Ironically, the state commission put its anti-Christian bias on the record. During the original dispute with Phillips, a publication contacted a number of Denver bakeries run by homosexuals, and asked for a cake quoting the Bible's condemnation of homosexuality.
All refused, and the commission exonerated them on the basis that such a message violated their beliefs.
The Colorado court decision, in fact, specifically said it was not ruling on any free speech rights, or nondiscrimination issues.

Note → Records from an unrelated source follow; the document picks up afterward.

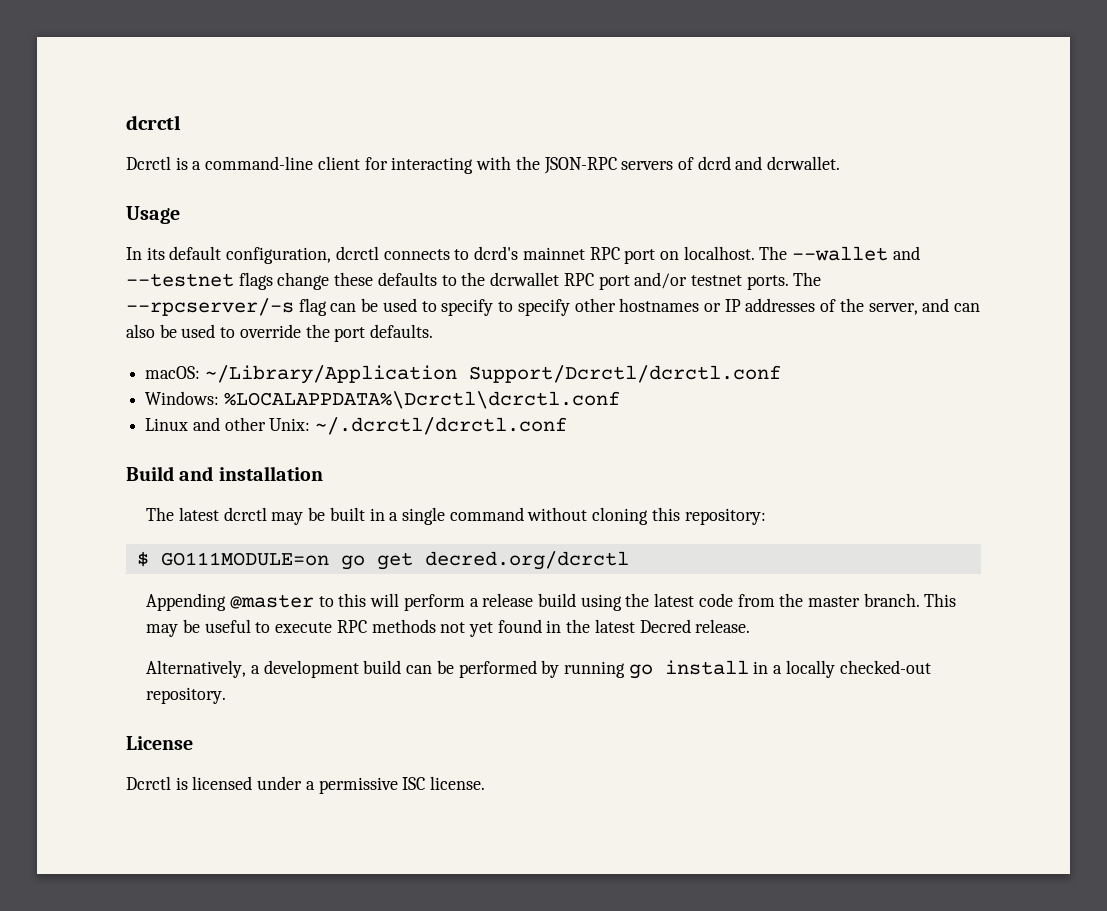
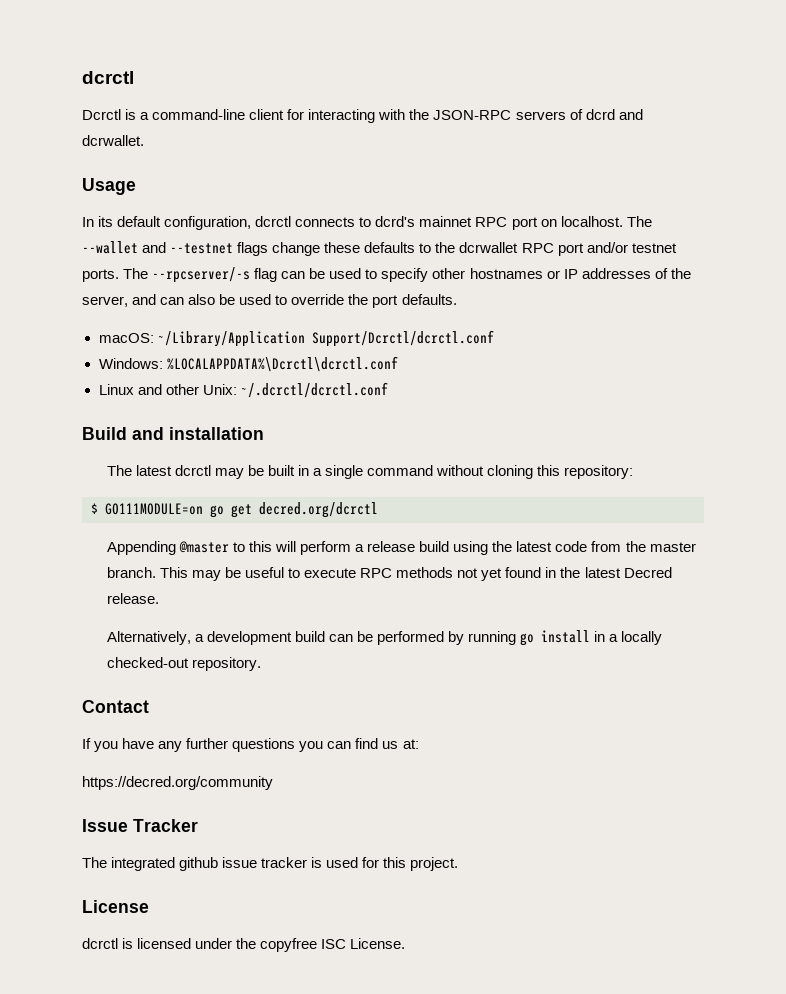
[498,299,570,316] to specify -> (429, 275) none
(227, 695) none -> [82,700,149,713] [82,738,419,752] [82,776,273,790] [82,819,198,832] [82,857,459,871] // Contact // If you have any further questions you can find us at: // https://decred.org/community // Issue Tracker // The integrated github issue tracker is used for this project.
[126,776,171,790] Dcrctl -> [82,938,118,949] dcrctl
[305,776,486,794] a permissive ISC license. -> [236,938,406,952] the copyfree ISC License.

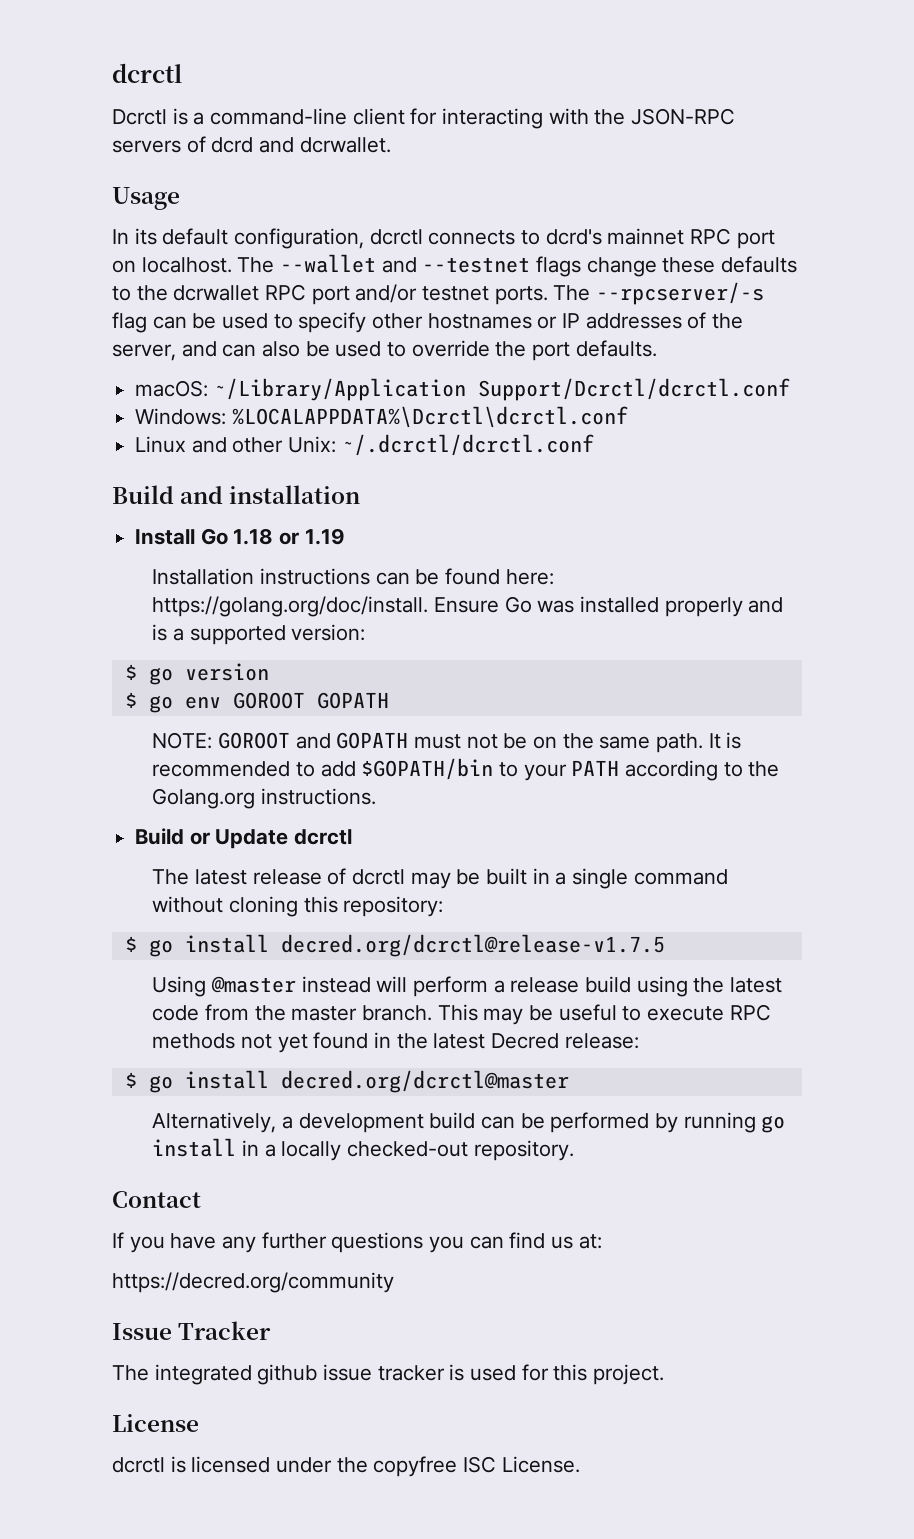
(264, 433) none -> [135,528,345,545] [152,568,554,585] [152,596,784,617] [152,624,366,645] [124,663,269,685] [124,692,389,713] [152,732,742,753] [152,758,780,781] [152,788,376,809] [135,828,353,849] // Install Go 1.18 or 1.19 // Installation instructions can be found here: https://golang.org/doc/install. Ensure Go was installed properly and is a supported version: // $ go version // $ go env GOROOT GOPATH // NOTE: GOROOT and GOPATH must not be on the same path. It is recommended to add $GOPATH/bin to your PATH according to the Golang.org instructions. // Build or Update dcrctl
(172, 470) none -> [252,868,347,885] release of
[105,502,378,518] [106,541,272,555] GO111MODULE=on go get decred.org/dcrctl // Appending @master to this -> [148,934,665,957] [152,976,371,997] go install decred.org/dcrctl@release-v1.7.5 // Using @master instead
[106,593,159,604] release. -> [564,1033,639,1049] [124,1070,569,1093] release: // $ go install decred.org/dcrctl@master

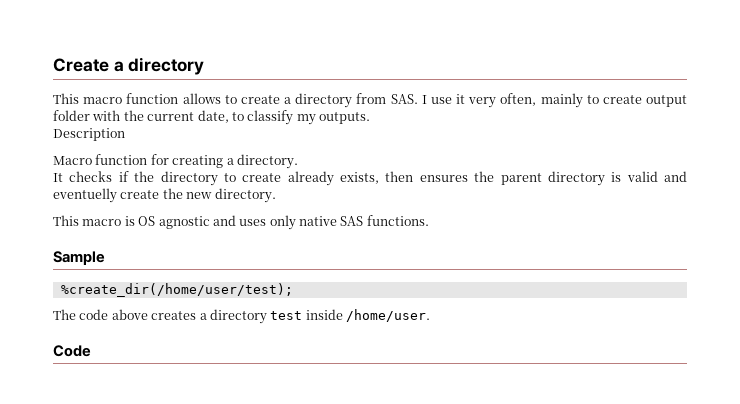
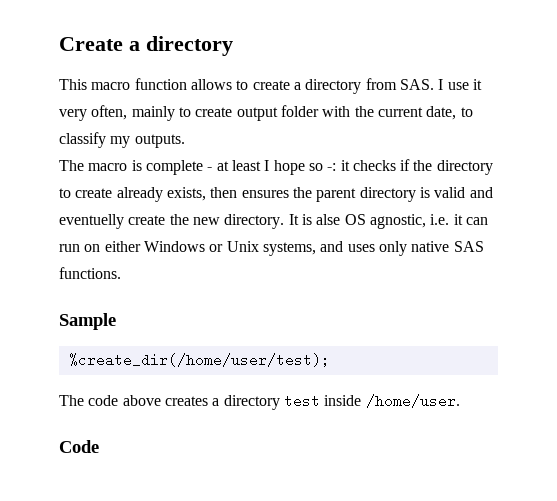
[53,128,125,141] [53,154,298,169] [53,173,63,182] Description // Macro function for creating a directory. // It -> [59,160,350,175] The macro is complete - at least I hope so -: it
[53,215,210,229] // This macro is OS agnostic -> [288,214,488,229] [59,241,316,256] It is alse OS agnostic, i.e. it can run on either Windows or Unix systems,

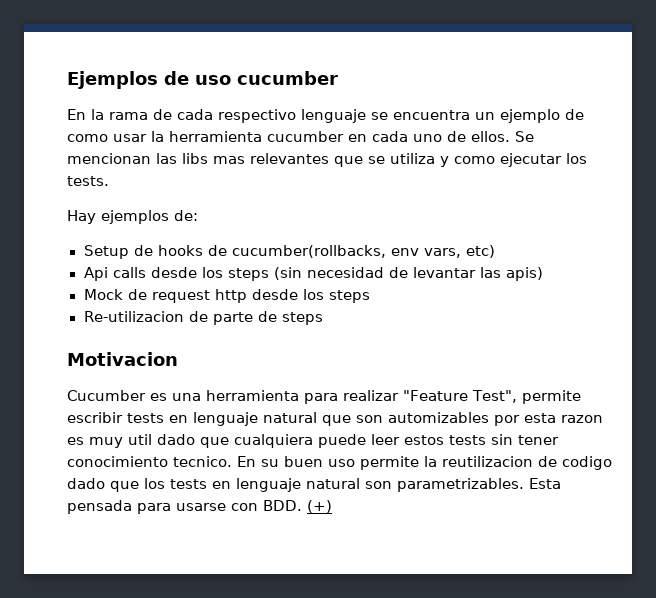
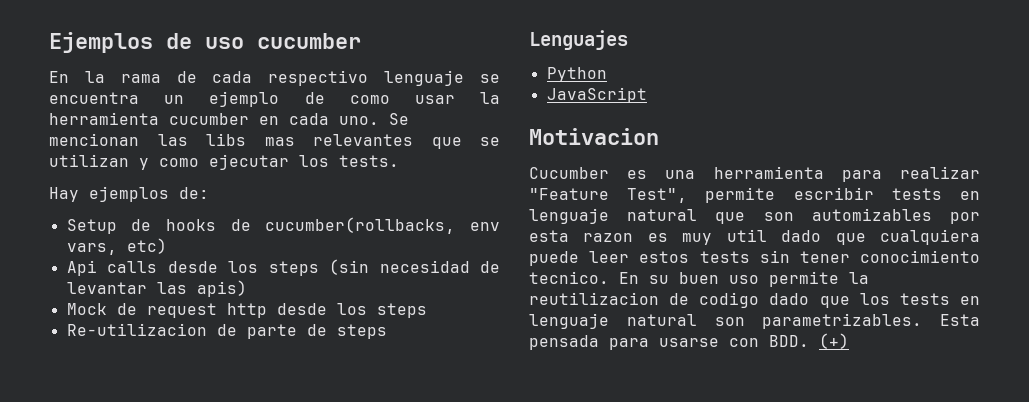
[413,131,510,142] uno de ellos. -> [339,116,379,125] uno.
[390,153,435,164] utiliza -> [49,154,129,167] utilizan
(323, 318) none -> [529,30,628,50] [546,67,607,82] [546,87,647,103] // Lenguajes // Python // JavaScript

It said that the case had to be dismissed because none of the paths allowed in Colorado law included Scardina filing the complaint in district court.
The only option open for him, would have been to appeal the dismissal that happened after Phillips sued the state for First Amendment violations, but he did not do that.
Three dissenting justices in the 4-3 ruling, still advocating for state control of religious beliefs, complained that the majority wouldn't "reach the merits of this case"
The dissenters complained, "Substantively, the majority's ruling throws Scardina completely out of court and deprives her (sic) of the opportunity to seek a remedy for alleged discriminatory conduct based on a novel interpretation of law that no party asserted and, to my knowledge, no court has adopted. Moreover, although the majority rules solely on procedural grounds, I am concerned that Masterpiece and Phillips will construe today's ruling as a vindication of their refusal to sell non-expressive products with no intrinsic meaning to customers who are members of a protected class (here, the LGBTQ+ community) if Phillips opposes the purpose for which the customers will use the products."